The Atlanta VA Medical Center failed its obligation to complete timely background checks and drug tests for hundreds of new employees, an inspector general's report released Monday said.
The hospital allowed employees to work for months, sometimes years, without completing the required background investigations, which includes a criminal history check. Auditors found one case where it took nearly three years to complete the check on one employee. VA policy said checks completed later than 90 days after employment are considered backlogged.
Auditors also found that the Atlanta VA failed to administer drug testing for new employees over a six-month period from 2014 into 2015.
The center's management said it has already taken steps to improve the system failures identified in the report.
"We are proud of the progress we have already made toward our goal of ensuring timely adjudication of background investigations and are committed to ensuring a drug free workforce at our facility," said Atlanta VA spokesman Greg Kendall.
The allegations of the background investigation backlog surfaced in April 2015 when then-director Leslie Wiggins oversaw the hospital. Investigators found that as of July 2015 as many as 200 background investigations languished in the HR office.
A spokesman for Wiggins did not respond to multiple emails and a phone call this week seeking comment.

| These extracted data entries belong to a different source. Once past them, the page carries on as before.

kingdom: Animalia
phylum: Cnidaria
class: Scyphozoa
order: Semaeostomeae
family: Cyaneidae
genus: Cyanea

The backlog went back to at least 2012, but auditors found problems older than that. One nurse had been working since 1998 having just undergone a fingerprint check, but no investigation, the report found.
The backlog seemed to worsen in 2015 after the VA had been engulfed by scandal involving long patient wait times. In a period in 2014, the average time it took to complete the background check was about one month, according to the sample reviewed by auditors.
That shot up dramatically in the first half of 2015 to an average completion time of more than five months.
The lapse in drug testing occurred between November 2014 to May 2015.
Just months after that period, Wiggins was promoted to oversee the VA medical system across the southeast, known as VISN 7.